Exercise requirements -
Below this sentence is a listing; return exactly its lines from the one with "Aviso legal" to the one with "Manuales de generadores", both kept, and nothing more.
== == ==
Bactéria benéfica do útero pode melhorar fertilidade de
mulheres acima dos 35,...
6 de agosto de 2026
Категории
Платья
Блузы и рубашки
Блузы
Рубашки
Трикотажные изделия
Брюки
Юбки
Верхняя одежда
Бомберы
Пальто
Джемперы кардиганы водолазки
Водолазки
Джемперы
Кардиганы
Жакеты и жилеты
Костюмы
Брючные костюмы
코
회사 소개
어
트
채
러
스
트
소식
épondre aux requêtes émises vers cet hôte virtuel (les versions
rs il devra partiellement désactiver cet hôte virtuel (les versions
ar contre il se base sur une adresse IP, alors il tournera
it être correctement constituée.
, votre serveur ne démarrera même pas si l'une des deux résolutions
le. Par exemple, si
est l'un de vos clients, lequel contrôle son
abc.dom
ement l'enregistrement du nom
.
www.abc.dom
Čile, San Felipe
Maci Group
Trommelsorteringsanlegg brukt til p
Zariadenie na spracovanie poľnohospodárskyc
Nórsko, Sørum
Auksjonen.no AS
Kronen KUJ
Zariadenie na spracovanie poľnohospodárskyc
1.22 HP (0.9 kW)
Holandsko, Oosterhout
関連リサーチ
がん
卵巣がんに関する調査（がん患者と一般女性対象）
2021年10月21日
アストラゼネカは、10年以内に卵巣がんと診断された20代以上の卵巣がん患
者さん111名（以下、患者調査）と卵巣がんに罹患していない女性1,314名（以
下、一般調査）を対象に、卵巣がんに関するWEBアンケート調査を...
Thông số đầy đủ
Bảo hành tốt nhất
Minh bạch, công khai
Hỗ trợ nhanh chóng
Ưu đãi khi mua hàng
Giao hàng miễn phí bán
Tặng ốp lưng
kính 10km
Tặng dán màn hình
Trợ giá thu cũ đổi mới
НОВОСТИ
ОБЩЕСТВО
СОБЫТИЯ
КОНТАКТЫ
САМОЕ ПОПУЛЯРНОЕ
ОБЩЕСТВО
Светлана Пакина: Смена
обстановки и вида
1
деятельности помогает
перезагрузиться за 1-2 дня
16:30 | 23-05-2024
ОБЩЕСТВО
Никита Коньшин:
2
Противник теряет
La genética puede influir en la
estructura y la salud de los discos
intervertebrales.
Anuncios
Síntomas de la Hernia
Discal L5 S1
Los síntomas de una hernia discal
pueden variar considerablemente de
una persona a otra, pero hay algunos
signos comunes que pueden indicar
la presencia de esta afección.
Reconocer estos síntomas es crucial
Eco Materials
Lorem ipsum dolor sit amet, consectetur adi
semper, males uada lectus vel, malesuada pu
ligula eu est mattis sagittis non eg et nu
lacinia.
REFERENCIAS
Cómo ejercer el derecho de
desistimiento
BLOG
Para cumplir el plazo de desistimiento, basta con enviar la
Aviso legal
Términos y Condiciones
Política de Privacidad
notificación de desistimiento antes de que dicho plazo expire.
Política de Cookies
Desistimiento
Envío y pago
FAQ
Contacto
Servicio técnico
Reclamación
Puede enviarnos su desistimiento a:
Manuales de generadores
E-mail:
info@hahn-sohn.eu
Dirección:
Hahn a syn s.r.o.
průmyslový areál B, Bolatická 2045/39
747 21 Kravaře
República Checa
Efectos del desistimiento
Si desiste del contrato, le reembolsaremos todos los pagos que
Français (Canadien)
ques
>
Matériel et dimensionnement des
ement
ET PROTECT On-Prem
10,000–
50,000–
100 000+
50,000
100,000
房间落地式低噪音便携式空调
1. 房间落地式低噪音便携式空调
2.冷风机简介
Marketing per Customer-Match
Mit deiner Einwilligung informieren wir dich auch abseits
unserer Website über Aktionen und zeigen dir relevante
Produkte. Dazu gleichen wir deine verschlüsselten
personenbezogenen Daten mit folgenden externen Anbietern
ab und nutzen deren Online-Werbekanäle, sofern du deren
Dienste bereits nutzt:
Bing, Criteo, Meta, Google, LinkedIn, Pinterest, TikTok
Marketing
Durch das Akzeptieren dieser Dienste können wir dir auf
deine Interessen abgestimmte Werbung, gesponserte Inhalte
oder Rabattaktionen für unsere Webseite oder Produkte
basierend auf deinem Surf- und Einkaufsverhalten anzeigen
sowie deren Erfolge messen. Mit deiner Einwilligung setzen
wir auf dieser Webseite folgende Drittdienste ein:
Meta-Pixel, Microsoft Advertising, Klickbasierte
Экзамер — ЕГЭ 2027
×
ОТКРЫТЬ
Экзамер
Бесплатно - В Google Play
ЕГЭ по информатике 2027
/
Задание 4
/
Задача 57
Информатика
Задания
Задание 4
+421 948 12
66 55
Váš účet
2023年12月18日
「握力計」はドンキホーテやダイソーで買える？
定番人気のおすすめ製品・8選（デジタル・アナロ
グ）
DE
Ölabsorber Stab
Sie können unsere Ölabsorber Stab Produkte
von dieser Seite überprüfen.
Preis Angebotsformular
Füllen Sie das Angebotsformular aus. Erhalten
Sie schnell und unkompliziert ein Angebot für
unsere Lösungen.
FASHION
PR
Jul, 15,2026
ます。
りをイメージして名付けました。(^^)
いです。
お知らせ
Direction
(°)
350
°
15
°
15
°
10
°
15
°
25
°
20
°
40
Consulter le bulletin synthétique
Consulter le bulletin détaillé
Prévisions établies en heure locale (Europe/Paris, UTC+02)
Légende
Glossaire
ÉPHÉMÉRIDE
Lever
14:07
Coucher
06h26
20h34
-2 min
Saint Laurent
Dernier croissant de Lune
== == ==
Answer section -
Aviso legal
Términos y Condiciones
Política de Privacidad
notificación de desistimiento antes de que dicho plazo expire.
Política de Cookies
Desistimiento
Envío y pago
FAQ
Contacto
Servicio técnico
Reclamación
Puede enviarnos su desistimiento a:
Manuales de generadores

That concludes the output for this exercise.